Records provided START

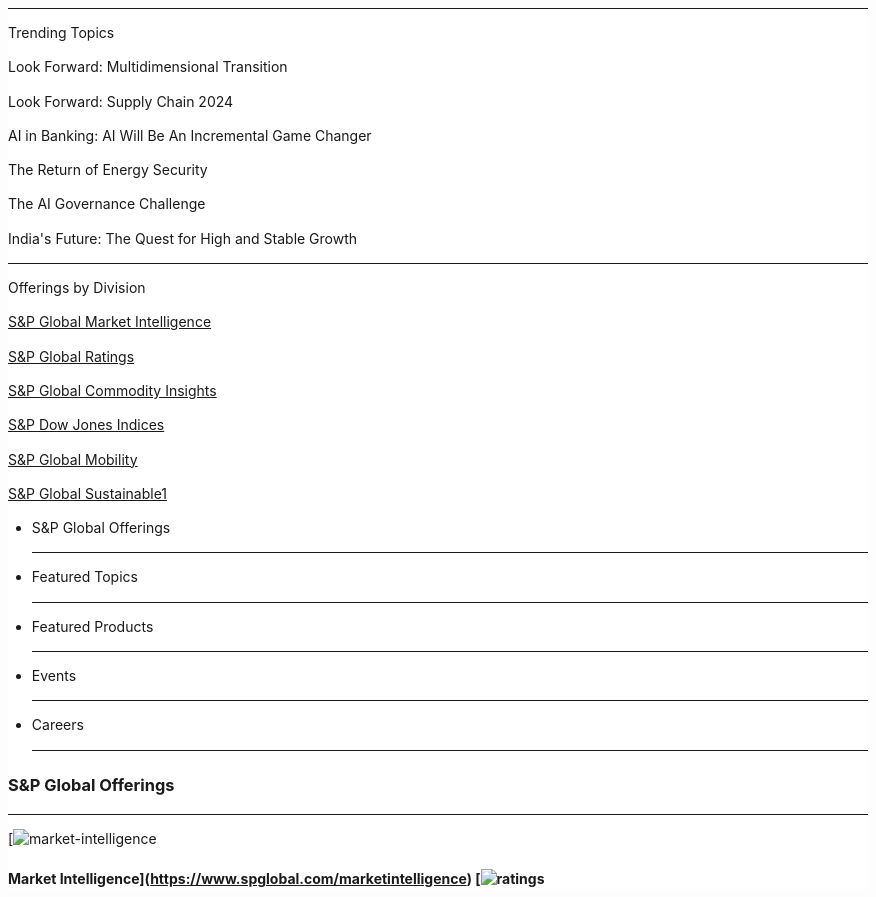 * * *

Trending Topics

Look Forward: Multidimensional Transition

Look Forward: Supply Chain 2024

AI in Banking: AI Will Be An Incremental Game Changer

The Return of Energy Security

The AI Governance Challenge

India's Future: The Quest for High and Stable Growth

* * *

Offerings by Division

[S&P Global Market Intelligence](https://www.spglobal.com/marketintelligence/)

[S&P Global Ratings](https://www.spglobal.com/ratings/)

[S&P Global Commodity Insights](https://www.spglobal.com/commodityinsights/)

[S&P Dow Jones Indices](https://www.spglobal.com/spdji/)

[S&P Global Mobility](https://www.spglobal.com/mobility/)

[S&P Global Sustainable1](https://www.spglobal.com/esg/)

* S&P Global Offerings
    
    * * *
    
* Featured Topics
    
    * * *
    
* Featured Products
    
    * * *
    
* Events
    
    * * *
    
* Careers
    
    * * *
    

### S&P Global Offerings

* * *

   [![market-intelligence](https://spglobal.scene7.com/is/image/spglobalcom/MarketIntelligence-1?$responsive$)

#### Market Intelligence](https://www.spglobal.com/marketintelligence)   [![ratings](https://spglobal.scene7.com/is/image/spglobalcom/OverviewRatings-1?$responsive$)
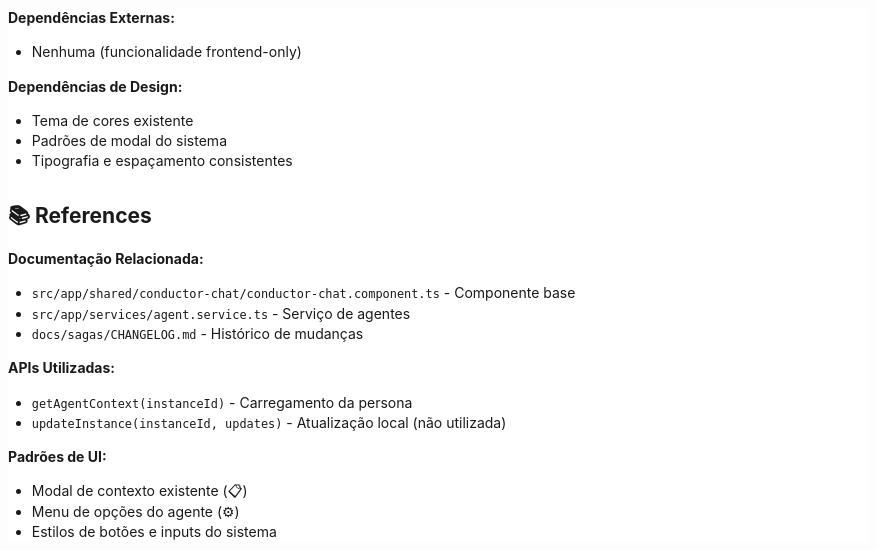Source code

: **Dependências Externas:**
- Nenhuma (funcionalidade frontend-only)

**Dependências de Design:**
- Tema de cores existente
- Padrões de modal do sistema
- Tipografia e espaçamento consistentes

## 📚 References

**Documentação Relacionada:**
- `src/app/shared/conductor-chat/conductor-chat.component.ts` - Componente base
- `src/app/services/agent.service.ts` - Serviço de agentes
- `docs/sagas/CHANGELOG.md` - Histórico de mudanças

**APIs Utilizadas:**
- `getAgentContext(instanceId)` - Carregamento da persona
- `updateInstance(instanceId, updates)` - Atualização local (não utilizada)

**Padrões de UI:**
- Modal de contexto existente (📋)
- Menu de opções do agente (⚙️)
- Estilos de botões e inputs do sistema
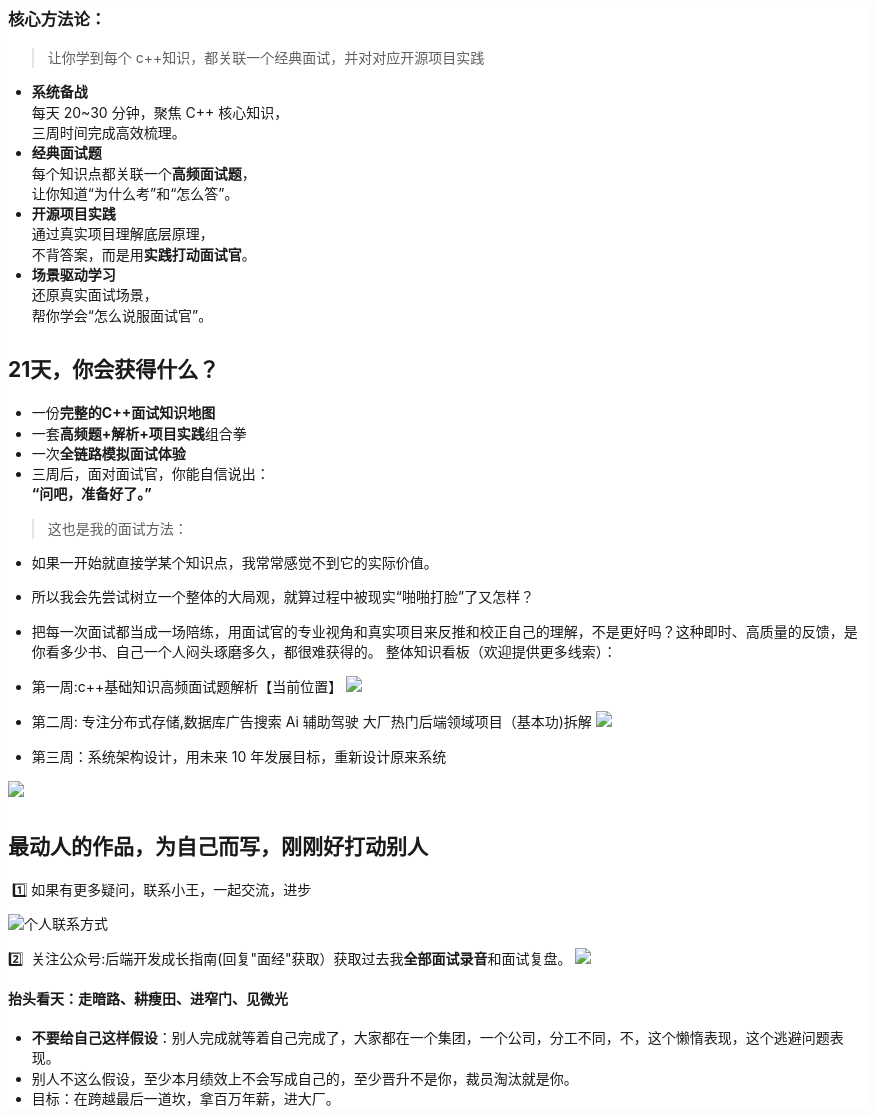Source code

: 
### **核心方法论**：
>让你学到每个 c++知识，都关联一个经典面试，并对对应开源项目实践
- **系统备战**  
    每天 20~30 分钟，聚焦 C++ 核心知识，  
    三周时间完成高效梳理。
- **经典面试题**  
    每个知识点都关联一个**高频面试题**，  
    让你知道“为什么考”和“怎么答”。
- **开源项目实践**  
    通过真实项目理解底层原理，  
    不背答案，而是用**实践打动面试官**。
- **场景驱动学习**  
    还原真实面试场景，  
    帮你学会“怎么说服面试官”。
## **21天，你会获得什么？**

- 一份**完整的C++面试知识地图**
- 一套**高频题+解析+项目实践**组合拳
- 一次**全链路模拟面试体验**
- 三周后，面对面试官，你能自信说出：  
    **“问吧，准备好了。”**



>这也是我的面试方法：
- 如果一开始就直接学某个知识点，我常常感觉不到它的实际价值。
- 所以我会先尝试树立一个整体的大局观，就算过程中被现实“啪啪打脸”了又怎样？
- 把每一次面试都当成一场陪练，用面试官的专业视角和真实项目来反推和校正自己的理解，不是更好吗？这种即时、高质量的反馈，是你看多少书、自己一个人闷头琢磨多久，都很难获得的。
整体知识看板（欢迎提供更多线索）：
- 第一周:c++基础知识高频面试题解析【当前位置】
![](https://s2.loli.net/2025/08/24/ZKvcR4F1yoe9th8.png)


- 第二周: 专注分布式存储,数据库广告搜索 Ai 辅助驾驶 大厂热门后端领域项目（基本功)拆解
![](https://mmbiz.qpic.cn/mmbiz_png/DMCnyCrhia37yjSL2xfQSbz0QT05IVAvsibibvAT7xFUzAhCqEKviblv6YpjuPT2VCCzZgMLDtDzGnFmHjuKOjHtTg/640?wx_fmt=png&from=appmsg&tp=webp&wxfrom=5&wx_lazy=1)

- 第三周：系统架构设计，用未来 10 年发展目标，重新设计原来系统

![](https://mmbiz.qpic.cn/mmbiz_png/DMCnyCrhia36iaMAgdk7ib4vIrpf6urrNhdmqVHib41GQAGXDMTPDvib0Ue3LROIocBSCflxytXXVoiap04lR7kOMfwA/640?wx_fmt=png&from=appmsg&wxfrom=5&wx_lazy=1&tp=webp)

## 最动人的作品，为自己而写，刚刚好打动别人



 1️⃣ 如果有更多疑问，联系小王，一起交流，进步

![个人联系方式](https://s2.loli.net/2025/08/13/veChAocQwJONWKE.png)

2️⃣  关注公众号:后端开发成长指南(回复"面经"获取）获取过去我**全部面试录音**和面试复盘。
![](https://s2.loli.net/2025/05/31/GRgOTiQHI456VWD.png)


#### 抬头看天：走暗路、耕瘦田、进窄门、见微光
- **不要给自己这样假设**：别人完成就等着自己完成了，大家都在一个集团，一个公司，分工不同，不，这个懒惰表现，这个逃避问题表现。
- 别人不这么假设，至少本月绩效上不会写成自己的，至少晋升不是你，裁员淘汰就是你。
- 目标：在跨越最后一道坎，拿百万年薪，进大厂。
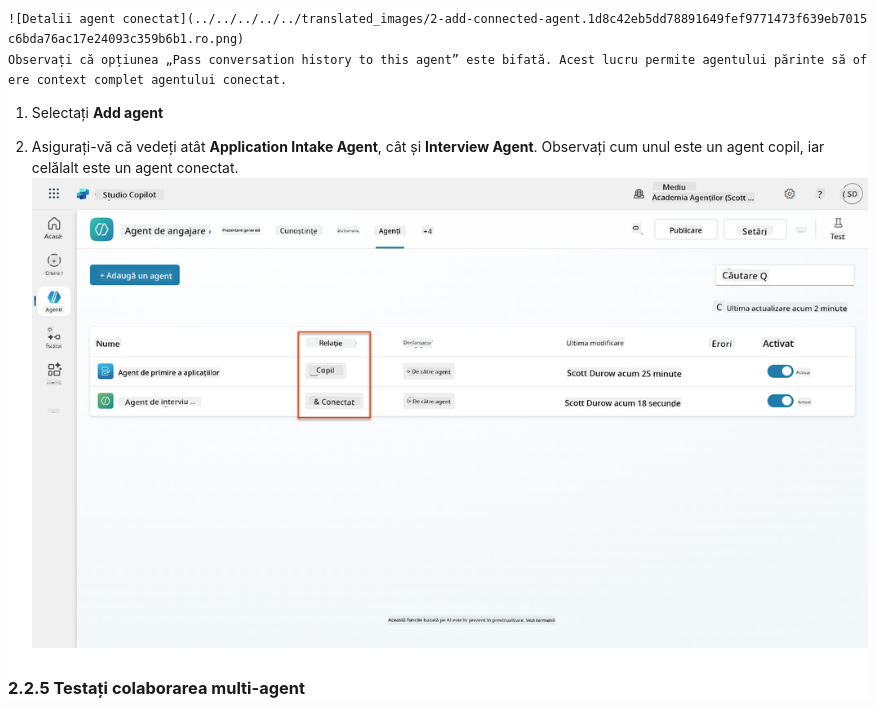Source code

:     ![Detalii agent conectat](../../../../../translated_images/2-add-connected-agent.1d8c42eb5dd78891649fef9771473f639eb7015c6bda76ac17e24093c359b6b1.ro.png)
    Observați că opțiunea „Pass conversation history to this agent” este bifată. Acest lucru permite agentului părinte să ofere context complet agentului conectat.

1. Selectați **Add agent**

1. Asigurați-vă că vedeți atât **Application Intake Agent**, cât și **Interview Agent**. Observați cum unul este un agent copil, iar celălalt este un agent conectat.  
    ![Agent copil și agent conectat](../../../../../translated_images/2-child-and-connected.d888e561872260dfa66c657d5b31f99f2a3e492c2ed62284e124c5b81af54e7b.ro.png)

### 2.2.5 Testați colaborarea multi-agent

Records provided END

#### Task:
Copy the text of all the records above word for word, leaving out the pictures.

#### Result of this task:
 * * *

Trending Topics

Look Forward: Multidimensional Transition

Look Forward: Supply Chain 2024

AI in Banking: AI Will Be An Incremental Game Changer

The Return of Energy Security

The AI Governance Challenge

India's Future: The Quest for High and Stable Growth

* * *

Offerings by Division

[S&P Global Market Intelligence](https://www.spglobal.com/marketintelligence/)

[S&P Global Ratings](https://www.spglobal.com/ratings/)

[S&P Global Commodity Insights](https://www.spglobal.com/commodityinsights/)

[S&P Dow Jones Indices](https://www.spglobal.com/spdji/)

[S&P Global Mobility](https://www.spglobal.com/mobility/)

[S&P Global Sustainable1](https://www.spglobal.com/esg/)

* S&P Global Offerings
    
    * * *
    
* Featured Topics
    
    * * *
    
* Featured Products
    
    * * *
    
* Events
    
    * * *
    
* Careers
    
    * * *
    

### S&P Global Offerings

* * *

   [![market-intelligence](https://spglobal.scene7.com/is/image/spglobalcom/MarketIntelligence-1?$responsive$)

#### Market Intelligence](https://www.spglobal.com/marketintelligence)   [![ratings](https://spglobal.scene7.com/is/image/spglobalcom/OverviewRatings-1?$responsive$)
Source code

: **Dependências Externas:**
- Nenhuma (funcionalidade frontend-only)

**Dependências de Design:**
- Tema de cores existente
- Padrões de modal do sistema
- Tipografia e espaçamento consistentes

## 📚 References

**Documentação Relacionada:**
- `src/app/shared/conductor-chat/conductor-chat.component.ts` - Componente base
- `src/app/services/agent.service.ts` - Serviço de agentes
- `docs/sagas/CHANGELOG.md` - Histórico de mudanças

**APIs Utilizadas:**
- `getAgentContext(instanceId)` - Carregamento da persona
- `updateInstance(instanceId, updates)` - Atualização local (não utilizada)

**Padrões de UI:**
- Modal de contexto existente (📋)
- Menu de opções do agente (⚙️)
- Estilos de botões e inputs do sistema
Source code

: 
### **核心方法论**：
>让你学到每个 c++知识，都关联一个经典面试，并对对应开源项目实践
- **系统备战**  
    每天 20~30 分钟，聚焦 C++ 核心知识，  
    三周时间完成高效梳理。
- **经典面试题**  
    每个知识点都关联一个**高频面试题**，  
    让你知道“为什么考”和“怎么答”。
- **开源项目实践**  
    通过真实项目理解底层原理，  
    不背答案，而是用**实践打动面试官**。
- **场景驱动学习**  
    还原真实面试场景，  
    帮你学会“怎么说服面试官”。
## **21天，你会获得什么？**

- 一份**完整的C++面试知识地图**
- 一套**高频题+解析+项目实践**组合拳
- 一次**全链路模拟面试体验**
- 三周后，面对面试官，你能自信说出：  
    **“问吧，准备好了。”**



>这也是我的面试方法：
- 如果一开始就直接学某个知识点，我常常感觉不到它的实际价值。
- 所以我会先尝试树立一个整体的大局观，就算过程中被现实“啪啪打脸”了又怎样？
- 把每一次面试都当成一场陪练，用面试官的专业视角和真实项目来反推和校正自己的理解，不是更好吗？这种即时、高质量的反馈，是你看多少书、自己一个人闷头琢磨多久，都很难获得的。
整体知识看板（欢迎提供更多线索）：
- 第一周:c++基础知识高频面试题解析【当前位置】
![](https://s2.loli.net/2025/08/24/ZKvcR4F1yoe9th8.png)


- 第二周: 专注分布式存储,数据库广告搜索 Ai 辅助驾驶 大厂热门后端领域项目（基本功)拆解
![](https://mmbiz.qpic.cn/mmbiz_png/DMCnyCrhia37yjSL2xfQSbz0QT05IVAvsibibvAT7xFUzAhCqEKviblv6YpjuPT2VCCzZgMLDtDzGnFmHjuKOjHtTg/640?wx_fmt=png&from=appmsg&tp=webp&wxfrom=5&wx_lazy=1)

- 第三周：系统架构设计，用未来 10 年发展目标，重新设计原来系统

![](https://mmbiz.qpic.cn/mmbiz_png/DMCnyCrhia36iaMAgdk7ib4vIrpf6urrNhdmqVHib41GQAGXDMTPDvib0Ue3LROIocBSCflxytXXVoiap04lR7kOMfwA/640?wx_fmt=png&from=appmsg&wxfrom=5&wx_lazy=1&tp=webp)

## 最动人的作品，为自己而写，刚刚好打动别人



 1️⃣ 如果有更多疑问，联系小王，一起交流，进步

![个人联系方式](https://s2.loli.net/2025/08/13/veChAocQwJONWKE.png)

2️⃣  关注公众号:后端开发成长指南(回复"面经"获取）获取过去我**全部面试录音**和面试复盘。
![](https://s2.loli.net/2025/05/31/GRgOTiQHI456VWD.png)


#### 抬头看天：走暗路、耕瘦田、进窄门、见微光
- **不要给自己这样假设**：别人完成就等着自己完成了，大家都在一个集团，一个公司，分工不同，不，这个懒惰表现，这个逃避问题表现。
- 别人不这么假设，至少本月绩效上不会写成自己的，至少晋升不是你，裁员淘汰就是你。
- 目标：在跨越最后一道坎，拿百万年薪，进大厂。
Source code

:     ![Detalii agent conectat](../../../../../translated_images/2-add-connected-agent.1d8c42eb5dd78891649fef9771473f639eb7015c6bda76ac17e24093c359b6b1.ro.png)
    Observați că opțiunea „Pass conversation history to this agent” este bifată. Acest lucru permite agentului părinte să ofere context complet agentului conectat.

1. Selectați **Add agent**

1. Asigurați-vă că vedeți atât **Application Intake Agent**, cât și **Interview Agent**. Observați cum unul este un agent copil, iar celălalt este un agent conectat.  
    ![Agent copil și agent conectat](../../../../../translated_images/2-child-and-connected.d888e561872260dfa66c657d5b31f99f2a3e492c2ed62284e124c5b81af54e7b.ro.png)

### 2.2.5 Testați colaborarea multi-agent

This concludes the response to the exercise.